En espagnol et suédois surtitré, déconseillé aux moins de 16 ans.
Angélica Liddell a toujours fait salle comble à l’Odéon. L’intensité de sa présence, son engagement en scène n’ont pas d’équivalent. Elle nous revient, toujours dans le cadre du Festival d’Automne, avec un second volet de sa trilogie du Cycle des résurrections et y interroge sa relation intime au sacré, « seule transgression possible car il va à l’encontre de tout calcul de la raison ».
La foi et l’amour sont tous deux prérationnels, ils nous mettent en contact avec des zones originaires de l’humain antérieures à la distinction entre le juste et l’injuste ou à la fondation du pacte social. Ils précèdent toute morale, excèdent toute possibilité d’expression ; tout au plus, écrit Liddell, relèvent-ils de régions appartenant « à la révélation – au fait de retirer le voile – parce qu’elles constituent le noyau de la vie secrète, nocturne et ténébreuse, incompréhensible ». La scène devient dès lors le lieu où advient cette zone « irreprésentable », insensée aux yeux des sages, où « se lient l’amour et la foi, corroborés par la folie ».
Trois lettres entre confession et déclaration sous-tendent « l’espace tragique » de ce spectacle « où sont réunis Dieu, l’amour et la mort ». Quelques versets de la Première épître aux Corinthiens de Saint Paul y rappellent la position absolument transcendante que l’apôtre assigne à l’amour, dont la puissance fait voler en éclats toute logique intramondaine. Mais les premiers mots à résonner, en langue suédoise,sont ceux que Marta écrit à Tomas dans Les Communiants de Bergman, pour avouer à ce pasteur qui a perdu la foi : « J’ai prié pour me voir confier une mission digne de ma force, et j’en ai reçu une : cette mission, c’est toi ».

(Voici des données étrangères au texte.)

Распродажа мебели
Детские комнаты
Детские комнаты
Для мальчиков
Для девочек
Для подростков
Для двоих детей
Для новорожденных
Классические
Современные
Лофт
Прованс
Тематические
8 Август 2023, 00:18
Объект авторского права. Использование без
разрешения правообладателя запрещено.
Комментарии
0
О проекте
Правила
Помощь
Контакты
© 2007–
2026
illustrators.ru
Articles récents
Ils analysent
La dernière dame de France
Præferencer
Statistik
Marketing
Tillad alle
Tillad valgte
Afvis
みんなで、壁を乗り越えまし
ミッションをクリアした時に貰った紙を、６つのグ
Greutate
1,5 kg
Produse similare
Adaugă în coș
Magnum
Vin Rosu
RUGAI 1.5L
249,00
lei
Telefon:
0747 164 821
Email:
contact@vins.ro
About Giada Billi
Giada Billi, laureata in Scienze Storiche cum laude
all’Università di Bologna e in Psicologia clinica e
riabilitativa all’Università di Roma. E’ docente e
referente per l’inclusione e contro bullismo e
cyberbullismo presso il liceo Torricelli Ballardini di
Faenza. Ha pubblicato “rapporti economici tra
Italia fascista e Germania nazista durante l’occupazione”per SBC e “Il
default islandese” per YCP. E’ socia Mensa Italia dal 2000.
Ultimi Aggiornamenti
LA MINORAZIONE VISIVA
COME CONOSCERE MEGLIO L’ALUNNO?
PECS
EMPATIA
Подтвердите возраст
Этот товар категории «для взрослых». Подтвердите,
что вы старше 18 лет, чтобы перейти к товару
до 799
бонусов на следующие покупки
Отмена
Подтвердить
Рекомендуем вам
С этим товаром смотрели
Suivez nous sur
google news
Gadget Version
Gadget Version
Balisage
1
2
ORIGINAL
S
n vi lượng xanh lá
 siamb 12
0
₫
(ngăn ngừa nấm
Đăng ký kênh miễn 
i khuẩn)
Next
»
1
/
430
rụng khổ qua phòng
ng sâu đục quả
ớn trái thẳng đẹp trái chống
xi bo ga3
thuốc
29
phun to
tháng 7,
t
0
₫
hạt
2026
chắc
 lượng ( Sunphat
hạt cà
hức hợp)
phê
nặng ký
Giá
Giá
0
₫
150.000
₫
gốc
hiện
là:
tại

Angélica Liddell la fait suivre de sa propre Lettre de la Reine du Calvaire au Grand Amant. Toutes les frontières rassurantes posées par l’entendement rationnel – entre chair et esprit, humain et divin, ciel et terre, liberté et soumission – sont emportées par un élan mystique, au mépris de « toutes les lois que nous devons respecter dans la vie ». L’amour extrême, excès par-delà toute limite, fait palpiter le cœur de cette création, que la violence spirituelle irrigue comme un sang noir.